------ 読解用の文章 ------

図1 Lattice Semiconductor社アジア太平洋地域の製品マーケティングディレクタのYing Chen氏

図1 Lattice Semiconductor社アジア太平洋地域の製品マーケティングディレクタのYing Chen氏


単なる小型・低消費電力だけではない。性能面でも1.5Gbpsの差動インターフェイスや、1レーン5GbpsのPCIeインターフェイス、さらに2.5GbpsのMIPI D-PHY8レーンといった高速シリアルインターフェイスも集積しており、カメラからの画像処理に向く。

加えて、LUT(ルックアップテーブル)としても組み込みビジョン応用として市場ニーズが最も多いLUT 4(4入力1ビット出力のLUT)を用いた。LUT 6だとバッファが大きすぎるため身軽なLUT 4を採用した、と同社アジア太平洋地域の製品マーケティングディレクタのYing Chen氏(図1)は述べる。LUT 4のアーキテクチャで28nm SOIプロセスをプラットフォームとしたのは、「LUT 6が電車だとしたら、LUT 4はバイクのような身軽さなので、さまざまな用途が開けるためだ」とChen氏は言う。

最近、登場したFlex Logics社もLUT 6= 1.6 LUT 4というレポートを出しており、XilinxやIntel/AlteraのLUT 6ベースのFPGAと比べ、身軽なロジックセルだとエッジ応用が狙えるとしている。

今回のプロセスプラットフォームでは、SOI(Silicon on Insulator)構造であるため、ソフトエラーに強く、信頼性は100倍以上、すなわちソフトエラー率が1/100以下だという。ソフトエラーは自然界の宇宙線やICセラミックパッケージ内に含まれる同位元素のアルファ放出によって起きるビット反転エラーのことで、電源をリセット(再起動)すれば回復する。断線や短絡などの完全な故障であるハードエラーとは違い、電源を切り直しさえすれば回復する。いわばフリーズした時がソフトエラーである。

加えて、SOI構造はドレイン-ソース間のリーク電流が小さいため、消費電流も低い。4万ロジックセル程度の規模の他社製品と比べ、消費電力は待機時で75%低いという。ICパッケージ面積が他社の15×15mmと比べ、1/6しかない。

------ 提示データ ------

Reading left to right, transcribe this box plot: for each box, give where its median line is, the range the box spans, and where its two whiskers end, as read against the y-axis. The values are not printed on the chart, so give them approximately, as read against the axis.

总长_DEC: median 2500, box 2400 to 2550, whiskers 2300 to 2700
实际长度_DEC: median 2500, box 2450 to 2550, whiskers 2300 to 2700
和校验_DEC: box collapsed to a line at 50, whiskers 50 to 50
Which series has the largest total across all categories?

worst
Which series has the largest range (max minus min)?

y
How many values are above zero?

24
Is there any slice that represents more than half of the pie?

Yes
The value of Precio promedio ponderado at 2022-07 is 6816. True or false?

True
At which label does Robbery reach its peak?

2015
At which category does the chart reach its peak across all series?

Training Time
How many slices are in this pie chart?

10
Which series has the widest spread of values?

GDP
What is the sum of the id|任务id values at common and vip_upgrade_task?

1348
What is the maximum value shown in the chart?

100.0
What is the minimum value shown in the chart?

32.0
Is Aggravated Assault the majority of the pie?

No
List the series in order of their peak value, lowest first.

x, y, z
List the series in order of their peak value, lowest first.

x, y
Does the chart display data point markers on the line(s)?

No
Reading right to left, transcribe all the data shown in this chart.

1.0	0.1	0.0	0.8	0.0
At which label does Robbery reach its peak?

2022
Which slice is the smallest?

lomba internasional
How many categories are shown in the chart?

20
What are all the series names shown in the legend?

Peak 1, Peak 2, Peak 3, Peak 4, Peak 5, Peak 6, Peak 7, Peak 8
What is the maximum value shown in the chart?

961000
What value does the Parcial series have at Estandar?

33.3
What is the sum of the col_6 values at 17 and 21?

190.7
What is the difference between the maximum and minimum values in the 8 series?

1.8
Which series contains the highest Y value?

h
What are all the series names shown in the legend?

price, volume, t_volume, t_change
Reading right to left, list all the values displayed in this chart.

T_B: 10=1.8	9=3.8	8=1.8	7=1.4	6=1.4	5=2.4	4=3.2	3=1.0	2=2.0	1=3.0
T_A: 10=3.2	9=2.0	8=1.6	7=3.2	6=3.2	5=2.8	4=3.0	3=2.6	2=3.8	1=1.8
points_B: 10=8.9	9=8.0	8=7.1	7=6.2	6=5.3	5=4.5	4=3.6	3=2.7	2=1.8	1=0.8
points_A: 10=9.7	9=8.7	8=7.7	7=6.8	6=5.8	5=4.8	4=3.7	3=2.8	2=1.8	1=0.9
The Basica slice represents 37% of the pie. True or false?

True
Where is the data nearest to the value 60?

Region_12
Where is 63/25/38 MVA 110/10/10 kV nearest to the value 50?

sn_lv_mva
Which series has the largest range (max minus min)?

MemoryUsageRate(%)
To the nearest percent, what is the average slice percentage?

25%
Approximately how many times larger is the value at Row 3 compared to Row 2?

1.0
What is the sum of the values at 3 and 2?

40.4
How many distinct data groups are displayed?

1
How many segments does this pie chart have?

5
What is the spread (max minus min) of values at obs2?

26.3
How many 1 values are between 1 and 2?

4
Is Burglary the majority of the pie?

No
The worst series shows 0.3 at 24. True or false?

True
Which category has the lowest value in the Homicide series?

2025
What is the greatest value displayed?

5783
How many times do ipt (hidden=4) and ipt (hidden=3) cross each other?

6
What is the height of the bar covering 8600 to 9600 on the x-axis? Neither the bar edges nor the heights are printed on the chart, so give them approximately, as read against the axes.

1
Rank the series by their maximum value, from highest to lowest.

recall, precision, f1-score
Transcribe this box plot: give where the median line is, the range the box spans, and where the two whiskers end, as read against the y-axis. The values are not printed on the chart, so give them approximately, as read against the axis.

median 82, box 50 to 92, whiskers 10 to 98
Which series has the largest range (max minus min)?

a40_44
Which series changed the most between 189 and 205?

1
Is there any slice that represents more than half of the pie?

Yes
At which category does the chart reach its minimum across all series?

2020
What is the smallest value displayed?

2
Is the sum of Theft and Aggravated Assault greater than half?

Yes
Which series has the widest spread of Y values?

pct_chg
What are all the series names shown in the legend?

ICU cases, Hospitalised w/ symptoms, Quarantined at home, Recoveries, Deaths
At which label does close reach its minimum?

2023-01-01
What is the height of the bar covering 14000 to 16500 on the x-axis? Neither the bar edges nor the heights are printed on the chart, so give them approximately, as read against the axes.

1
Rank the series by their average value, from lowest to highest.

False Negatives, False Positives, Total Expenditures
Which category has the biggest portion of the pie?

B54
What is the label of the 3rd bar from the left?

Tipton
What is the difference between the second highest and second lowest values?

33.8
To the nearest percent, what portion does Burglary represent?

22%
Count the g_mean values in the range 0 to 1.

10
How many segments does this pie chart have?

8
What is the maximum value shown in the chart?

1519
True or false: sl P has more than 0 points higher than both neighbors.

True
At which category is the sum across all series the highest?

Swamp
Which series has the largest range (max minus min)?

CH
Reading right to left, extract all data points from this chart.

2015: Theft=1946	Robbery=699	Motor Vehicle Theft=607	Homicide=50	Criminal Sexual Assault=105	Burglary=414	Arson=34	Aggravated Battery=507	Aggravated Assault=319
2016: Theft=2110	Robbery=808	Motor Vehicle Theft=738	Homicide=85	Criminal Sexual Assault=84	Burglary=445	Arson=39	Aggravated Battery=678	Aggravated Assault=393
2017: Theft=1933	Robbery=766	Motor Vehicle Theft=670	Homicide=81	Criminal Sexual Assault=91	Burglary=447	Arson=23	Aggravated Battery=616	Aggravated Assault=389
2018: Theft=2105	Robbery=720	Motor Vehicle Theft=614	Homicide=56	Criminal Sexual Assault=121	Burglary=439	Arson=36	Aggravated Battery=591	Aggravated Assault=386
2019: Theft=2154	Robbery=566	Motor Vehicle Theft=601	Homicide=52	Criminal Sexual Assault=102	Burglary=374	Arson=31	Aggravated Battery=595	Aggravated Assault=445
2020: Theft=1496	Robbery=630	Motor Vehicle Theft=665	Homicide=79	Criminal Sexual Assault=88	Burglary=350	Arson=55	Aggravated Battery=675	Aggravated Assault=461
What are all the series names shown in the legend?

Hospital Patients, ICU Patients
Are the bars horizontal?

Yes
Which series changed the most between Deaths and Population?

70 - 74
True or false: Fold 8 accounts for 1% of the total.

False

------

### 課題一覧
**a.** FPGAに関する文章で、Chen氏はLUT 6ではなくLUT 4を採用した理由として何を挙げていますか。
**b.** FPGAに関する文章を、最後の文の後から書き進めてください。

### 課題別の解答
**a.** LUT 6ではバッファが大きすぎるためです。

**b.**
CrossLink-NX 概要紹介

図2 28nm SOIプロセスのCrossLink-NXの基本構成 出典:Lattice Semiconductor


この製品CrossLink-NXは、17Kと40Kのロジックセルを持つ二つの製品からなる。いずれも入出力部分は専用回路で作っており、高速にしている。図2のようにロジックセルやDSPコアに加え、ハードウエアのPCIeインターフェイスや、MIPI D-PHYインターフェイス、高速な差動方式でプログラマブルな12組のI/Oインターフェイスなどを設けており、外部との通信速度を上げている。さらに高速の起動回路も設けており、3msでI/Oを起動し、8msでデバイスを起動する。

40KロジックセルのCrossLink-NV-40と、17KロジックセルのCrossLink-NX-17の製品はそれぞれ、微妙にマクロセルの大きさが異なっているが(図3)、外付けメモリを使わない場合にはRAMブロック容量が2.5MビットのNX-17製品、メモリを外付けして補強したい場合には1MビットのNX-40製品が向く。組み込みメモリブロックはNX-17が0.4Mビット、NX-40は1.5Mビットである。これからのAI推論処理を見据えて、ロジックセルあたり170ビットの内蔵メモリを含んでいる。


CrossLink-NX ファミリのまとめ

図3 CrossLink-NXファミリの2品種 出典:Lattice Semiconductor


FPGAをプログラムするための開発ツールのラティスRadiant 2.0は、ウェブからダウンロードできる。オンチップデバッグが使いやすく、タイミング解析ツールやEDO(Engineering Change Order)エディタを搭載し、シグナルインテグリティも解析できる。ダイナミックにアクセスして、ビットを変えることもできるという。